Robotics AI Startup XDOF Raises $70 Million to Solve Physical Data Bottleneck
Robotics infrastructure startup XDOF has secured $70 million in funding to address a critical shortage of high-quality data required for artificial intelligence to function in physical environments. The company, backed by investors including Andreessen Horowitz, Thrive Capital, and Spark Capital, simultaneously released “ABC-130K,” an open-source dataset described as the world’s largest for dual-arm robot manipulation.
Did You Know? The name “GELLO” refers to the original project developed by CEO Philippe Wang and his research team at UC Berkeley, which created a low-cost teleoperation system for precise robot arm data collection.
Why Physical AI Requires Specialized Data
While large language models rely on vast amounts of internet-based text, robots require high-precision data capturing how physical objects are grasped, moved, and manipulated. According to the company, existing sources like YouTube or factory footage often lack the spatial detail and movement accuracy necessary for advanced robotics. XDOF argues that the primary bottleneck in the field is not the model architecture or hardware, but the absence of a robust “data feedback loop” that allows robots to learn from physical interactions.
Infrastructure and the Data Pyramid
XDOF is moving beyond simple data collection by building a comprehensive infrastructure that includes data generation, cleaning, labeling, and re-learning systems. CEO Philippe Wang, who founded the company with CTO Fred Shentu and COO Nemo Jin, plans to implement a three-tier “data pyramid” to scale operations. This model ranges from custom teleoperated data at the top to generalized teleoperation and “egocentric” data—capturing daily human movements—at the base.

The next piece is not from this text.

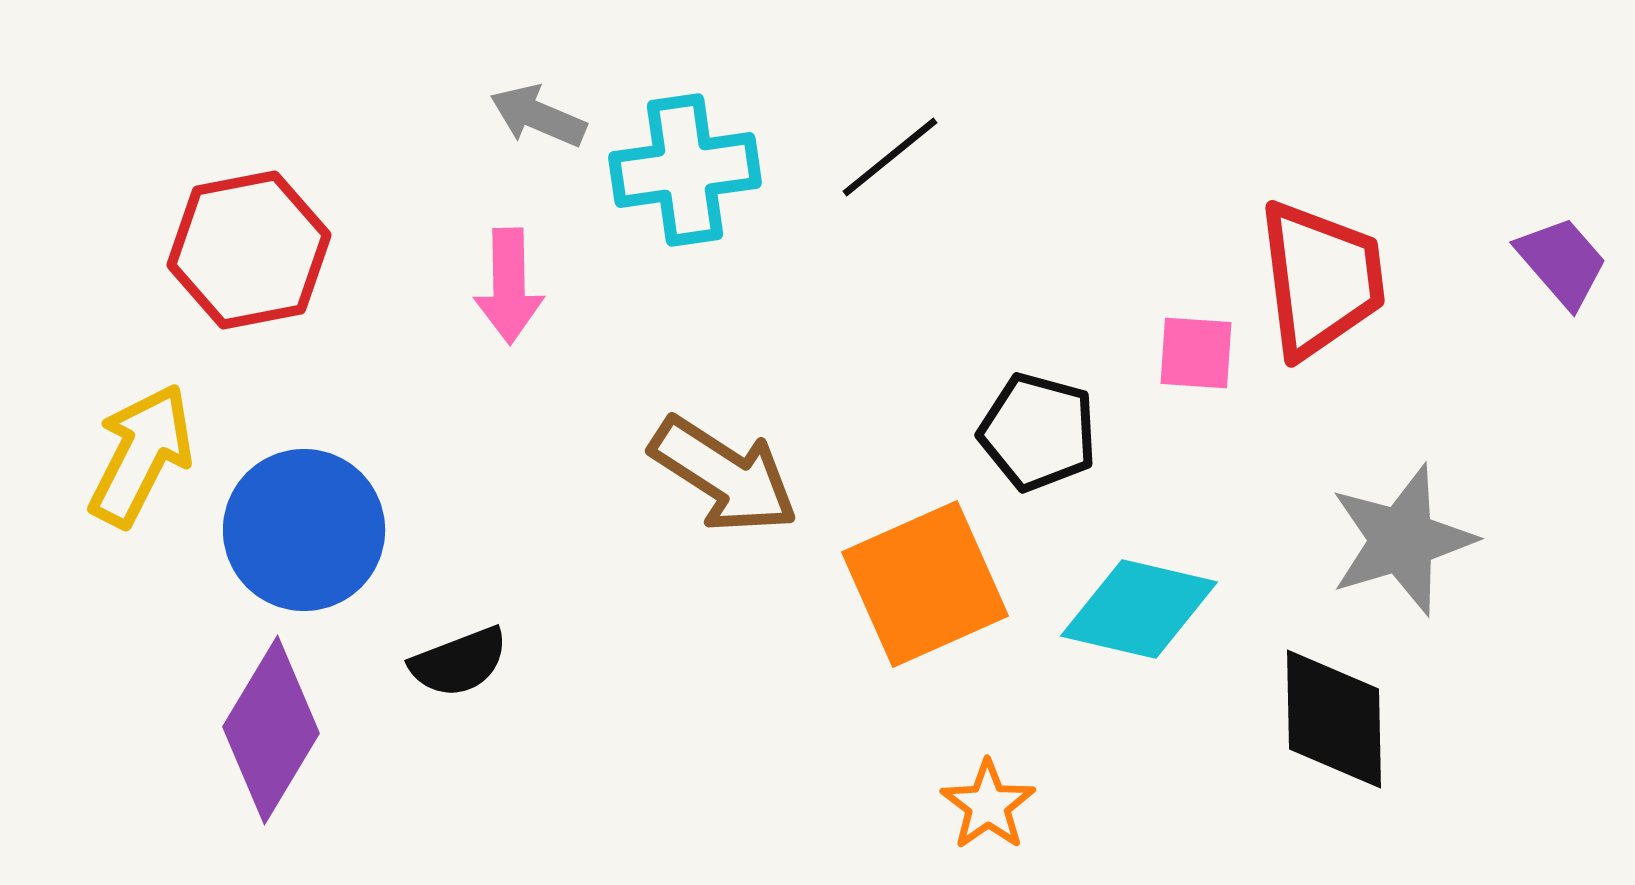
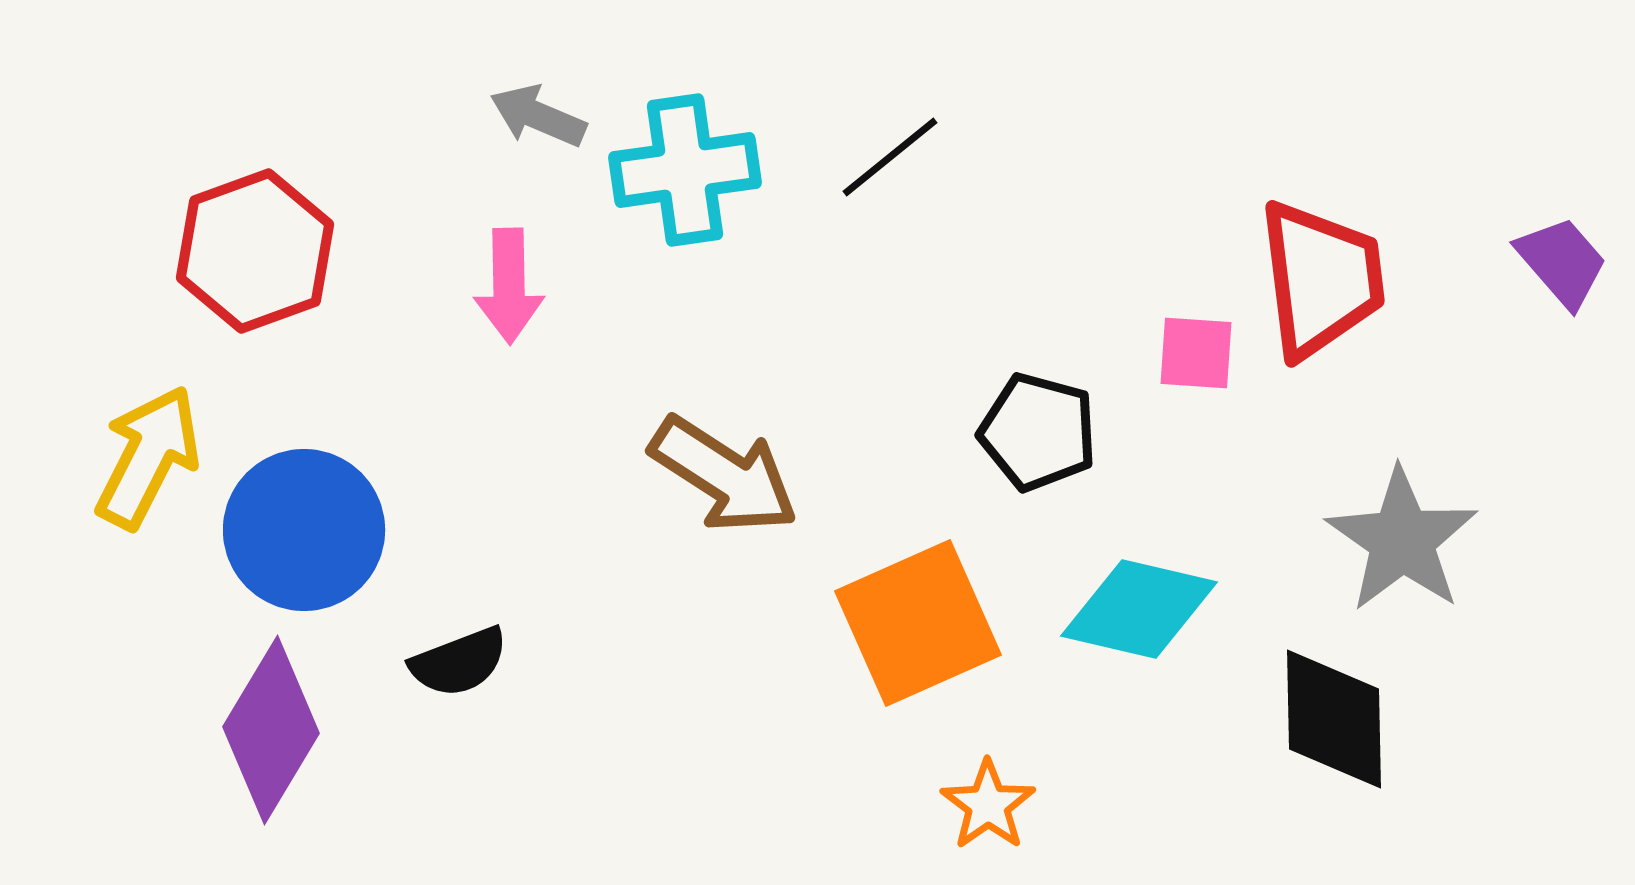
red hexagon: moved 6 px right, 1 px down; rotated 9 degrees counterclockwise
yellow arrow: moved 7 px right, 2 px down
gray star: rotated 20 degrees counterclockwise
orange square: moved 7 px left, 39 px down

Expert Insight: The shift toward professionalized data infrastructure reflects a maturing robotics market. By outsourcing the labor-intensive process of data collection and parameter calibration, AI labs can focus on model development rather than the logistical complexities of physical-world training.
Future Outlook for XDOF
XDOF is currently scaling its operations, with a workforce exceeding 60 employees and a client base of approximately 20 firms, including AI research laboratories. To support its expansion, the company intends to hire a global team for teleoperation and data collection while developing proprietary wearable sensors to improve hand-tracking algorithms. As competition in the “physical AI” space intensifies—highlighted by OpenAI’s recent decision to restart its robotics program—XDOF is positioning itself as a vital service provider for companies struggling to bridge the gap between digital intelligence and physical execution.

Frequently Asked Questions
What is the ABC-130K dataset?
ABC-130K is an open-source dataset released by XDOF containing 130,000 trajectories, 300 hours of simulation data, and 100 hours of evaluation data focused on dual-arm robot manipulation.
How does XDOF collect its data?
The company utilizes a combination of specialized data pipelines, annotation systems, and teleoperation tools, including technology rooted in the GELLO project, which allows humans to remotely control robot arms to generate precise training data.
Who are the primary investors in XDOF?
The company’s $70 million funding round included participation from Thrive Capital, Spark Capital, Andreessen Horowitz, Lux Capital, and WonderCo.
As physical AI continues to evolve, do you believe the industry will rely more on standardized open-source datasets or highly customized, proprietary data for specialized tasks?